September 4th, 2014 2:25 PM by Richard T. Cirelli
How Long Will These Low Mortgage Rates Last?
Mortgage rates are at their lowest point in over a year! Why did rates move in the opposite direction from the higher-rate expectations?
Mortgage rates are driven by movements in financial markets--most directly by MBS (Mortgage-Backed-Securities, which dictate how much mortgage debt is worth to investors). MBS are always trading with some level of correlation to broader bond markets such as the 10-Year Treasuries which are the most watched indicator of mortgage rates.
As is always the case when it comes to financial markets, there's rarely ever a single answer that explains why things are the way they are. This is certainly true of the current situation with mortgage rates. However, if we look for one predominant answer to the lower-rate question, the only obvious answer would be “Europe”.
The European markets have taken US markets on several wild rides since 2010. This came to a head in 2012 with the 2nd Greek debt crisis. That wasn't just about Greece though. Because the European countries share a common currency, if Greece defaulted on its obligations, it would affect the currency’s value, making it significantly more likely that the next weakest country would share a similar fate. From there, the domino effect would affect the global economy.
That Greek drama coincided with the US monetary policy where markets saw the Fed's only two choices as "hold steady" or "more easing." “Quantitative Easing” (QE) and other easy money policies were at no risk of being reversed. Treasuries hit all-time lows and Mortgage rates fell into the low 3's.
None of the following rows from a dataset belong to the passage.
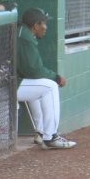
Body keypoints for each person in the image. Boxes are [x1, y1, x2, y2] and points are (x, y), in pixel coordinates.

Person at [16, 8, 76, 149]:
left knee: (40, 87)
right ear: (35, 25)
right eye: (43, 23)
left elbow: (31, 72)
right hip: (8, 84)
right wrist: (56, 77)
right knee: (50, 86)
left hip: (8, 81)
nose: (45, 27)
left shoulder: (23, 32)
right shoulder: (25, 37)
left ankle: (42, 132)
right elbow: (34, 70)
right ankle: (51, 136)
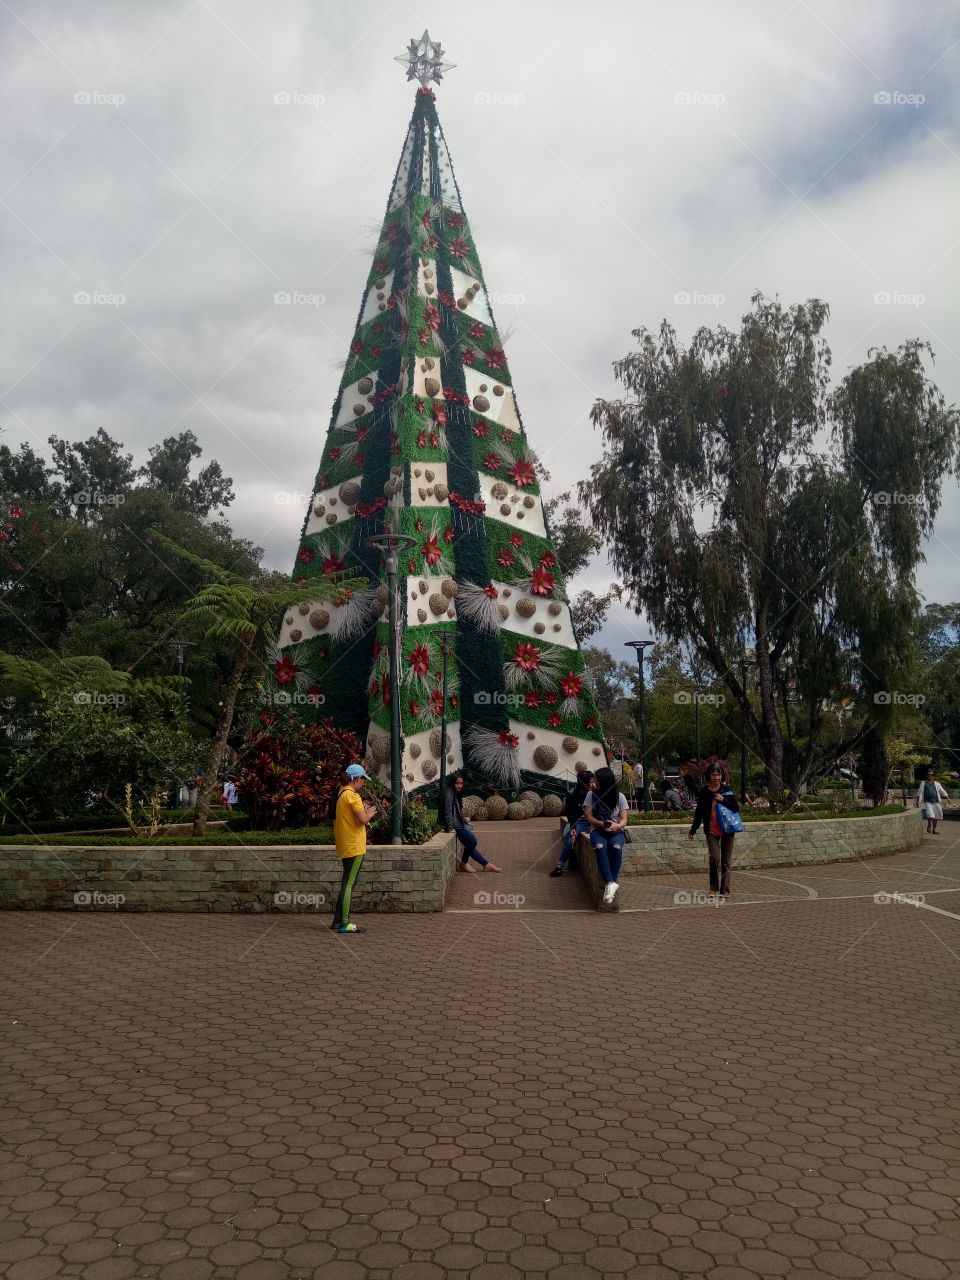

QE is the Fed’s commitment to buy up to $85 Billion each month in US Treasury’s and Mortgage-Backed Securities. The amount of their purchases at this level continued for a few years but is now being phased out and is expected to be eliminated completely in October.
After the markets adjusted to the Fed’s decision to taper their Treasury and MBS purchases, there was no reason for rates to move in either direction until another catalyst came along. The catalyst was news that the European Central Bank (ECB) had begun talking about their own Quantitative Easing program.
Europe hasn't started their own QE yet but they are serious about it. This has created momentum buying in global rates. The benchmark European 10yr government debt is currently trading around 0.94%! Compare that to US 10yr Treasuries at 2.40%! As you see, US investments are more attractive than Europe’s and as investors buy US Treasuries and MBS, the price goes up and the rates come down.
To conclude, Europe is helping to keep a lid on domestic interest rates. The turmoil in the Ukraine has helped too. Until something changes about the situation in Europe, it would be very hard for rates to move significantly higher. At this time last year, the average rate for a 30-year fixed rate mortgage of $417,000 or less was 4.57% + .7 points. Today it’s 4.10% + .5 points according to Freddie Mac’s weekly survey.